Drawn from Ly’s 2017 short film and a factual case from 2008 (which he witnessed and filmed), we open in 2018 after the French team won the FIFA World Cup, a moment of national solidarity, and then follow events shortly afterwards that demonstrate the exact opposite.
A new police officer, Stéphane Ruiz (Damien Bonnard), joins squad leader Chris (Alexis Manenti) and brigadier Gwada (Djebril Zonga) in Montfermeil, and is cruelly nicknamed ‘Greaser’. Chris plays power games with local teens, and while Gwada disapproves, he does nothing, although Stéphane grows increasingly uncomfortable. Elaborate circumstances then have a local kid, Issa (Issa Perica), commit a theft, which leads to aggressive circus owner Zorro(Raymond Lopez) threatening to attack an apartment block guarded by ‘The Mayor’ (Steve Tientcheu) in a sequence that’s stressful to watch with all of its improvised yelling.

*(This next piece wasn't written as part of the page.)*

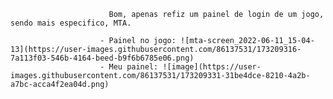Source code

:                           Bom, apenas refiz um painel de login de um jogo, sendo mais especifico, MTA.
                          
                        - Painel no jogo: ![mta-screen_2022-06-11_15-04-13](https://user-images.githubusercontent.com/86137531/173209316-7a113f03-546b-4164-beed-b9f6b6785e06.png)
                        - Meu painel: ![image](https://user-images.githubusercontent.com/86137531/173209331-31be4dce-8210-4a2b-a7bc-acca4f2ea04d.png)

When a small riot breaks out between the kids and the cops, someone naturally gets hurt, and this is filmed by young Buzz (Al-Hassan Ly), who previously just wanted to peep at girls, but suddenly finds himself targeted as we reach a series of dangerous flashpoints. And yes, it’s hard not to think that this plot thread seems to prophesise the murder of George Floyd in the US, and the resultant near burning-down of the country. A wild, unruly and disturbing experience, cast mostly with untested unknowns, this is nevertheless an important film, and surely Victor Hugo would have greatly approved. And don’t worry: no one sings.